Zum ersten Mal trugen junge Autoren in der Alten Seilerei ihre Texte vor, während Live-Musiker einen Soundtrack dazu woben.
Die Älteren erinnern sich vielleicht noch an "Jazz und Lyrik" der 1960er Jahre mit Gottfried Benn und Peter Rühmkorf zu coolen Klängen. Lange verschwunden, tauchte das Genre in der Alten Seilerei am Samstag wieder auf, recycelt sozusagen, mit einer Jazzband, in der junge Musiker der Uni-Big-Band spielten und vom E.T.A.-Hoffmann-Gymnasium, und Poetry-Slammern.
Wer's von den Älteren immer noch nicht weiß: Das sind junge oder auch nicht mehr ganz so junge Autoren, die vor einem jungen oder nicht mehr ganz jungen Publikum einige Minuten lang selbst verfasste Texte vortragen, ähnlich dem Klagenfurter Wettlesen, aber viel ungezwungener und lustiger, und Menschen im Publikum dürfen Tafeln mit Punktwertungen hochhalten. Mittlerweile hat sich eine richtige Szene entwickelt, und ein Slam-Profi wie Christian Ritter ("Slamberg") lebt von diesen Veranstaltungen und ist auf dem Sprung zu einer "richtigen" Schriftstellerkarriere. Der perfekt moderierende Ritter hatte auch die Idee zu diesem Jazz-Poetry-Slam. Er lud die Autoren ein, Jakob Fischer von der Alten Seilerei organisierte die Band.
Die gekonnt aufspielte. Regel war, dass der Autor die Musiker kurz instruierte, was und wie sie spielen sollten. Das bedeutete dann solche schwer zu erfüllende Vorgaben wie die des Österreichers "Sivi", dass die Band ein Stück "fröhlich, aber nicht so hoffnungsvoll" anstimmen möge oder einen "Country Blues, aber lustig" (Zoë Hagen). Das konnte klappen oder auch nicht, allzu ernst nehmen sollte man das alles nicht.

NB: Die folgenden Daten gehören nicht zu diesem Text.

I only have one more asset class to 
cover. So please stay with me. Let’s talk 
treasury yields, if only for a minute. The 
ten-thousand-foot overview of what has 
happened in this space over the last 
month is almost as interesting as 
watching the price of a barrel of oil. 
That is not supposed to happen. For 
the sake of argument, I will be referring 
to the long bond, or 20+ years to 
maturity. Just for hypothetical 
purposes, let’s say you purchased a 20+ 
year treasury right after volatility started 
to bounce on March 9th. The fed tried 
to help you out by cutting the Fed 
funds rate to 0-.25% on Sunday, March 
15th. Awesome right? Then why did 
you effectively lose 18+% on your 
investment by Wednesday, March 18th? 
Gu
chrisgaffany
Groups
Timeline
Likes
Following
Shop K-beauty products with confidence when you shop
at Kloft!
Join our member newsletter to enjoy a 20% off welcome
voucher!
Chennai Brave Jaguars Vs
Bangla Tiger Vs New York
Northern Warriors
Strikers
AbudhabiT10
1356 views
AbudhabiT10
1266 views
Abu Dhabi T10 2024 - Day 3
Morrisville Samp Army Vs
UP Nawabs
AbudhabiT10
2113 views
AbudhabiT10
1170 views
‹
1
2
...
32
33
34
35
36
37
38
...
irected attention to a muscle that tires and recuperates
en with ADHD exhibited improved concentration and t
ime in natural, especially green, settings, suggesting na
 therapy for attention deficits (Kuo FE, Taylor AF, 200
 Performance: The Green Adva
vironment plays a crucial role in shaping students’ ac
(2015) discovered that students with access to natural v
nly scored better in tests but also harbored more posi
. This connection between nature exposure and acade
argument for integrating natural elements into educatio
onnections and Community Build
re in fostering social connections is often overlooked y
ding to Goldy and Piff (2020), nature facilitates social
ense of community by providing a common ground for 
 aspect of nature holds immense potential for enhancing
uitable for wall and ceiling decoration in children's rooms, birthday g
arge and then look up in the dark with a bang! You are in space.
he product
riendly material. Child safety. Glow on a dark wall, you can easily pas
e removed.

Auch nicht die Bewertungen der Zufalls-Jury oder die finale Entscheidung qua Applausintensität.
Und dennoch: Wunderbarerweise siegte der Beste der drei Dichter, die in Hin- und Rückrunde jeweils einen Text vortrugen; im Finale traten dann die zwei gegeneinander an, die in der Vorrunde die meisten Punkte eingeheimst hatten. Wer die beiden Slam-Symphonien der Symphoniker miterlebt hatte, musste konstatieren, dass diesmal schon eine Liga darunter gedichtet wurde. Was kein Wunder ist, denn zu jenen war die allererste Garde von Slam-Poeten aufgeboten worden. Doch auch in der Alten Seilerei fanden sich hübsche Einfälle in der Prosa wie "Das Leben ist halt kein Elfmeter gegen England" (Gögge) oder "Tränen sind der Schweiß des Herzens" (Hagen).
Freilich drehten sich die allermeisten Texte um die Adoleszenzprobleme der jungen Leute; vermutlich muss man selber jung sein, um das alles goutieren zu können. Auch weil die Popkultur mit ihren Jedis und Chewbaccas doch eine ferne Welt ist. Zoë Hagen aus Berlin, dunkelhäutig, beim Publikum vielleicht so etwas wie einen Welpenbonus provozierend, thematisierte immerhin auch den Alltagsrassismus, fiel aber mit ihrem Schlusstext "Ich bin gern junges Gemüse" deutlich ab. Sivi kultivierte so etwas wie Linzer Morbidezza, Johannes Berger aus Hannover versteht viel von Musik und sagte einen hübschen Satz wie "Mein Leben schmeckt nach einem Smoothie aus Hundekot".
Letztlich gewann jedoch verdient Björn Gögge aus Essen mit einem fulminant vorgetragenen Hass-Text, dem Höhepunkt des insgesamt doch gelungenen Abends. Der Sieger heimste Tand im Wert von zehn Euro ein, und die Zuhörer waren begeistert. Altersmäßig gespreizt übrigens von der Schülerin bis zum Opa. Was ja auch etwas Schönes ist.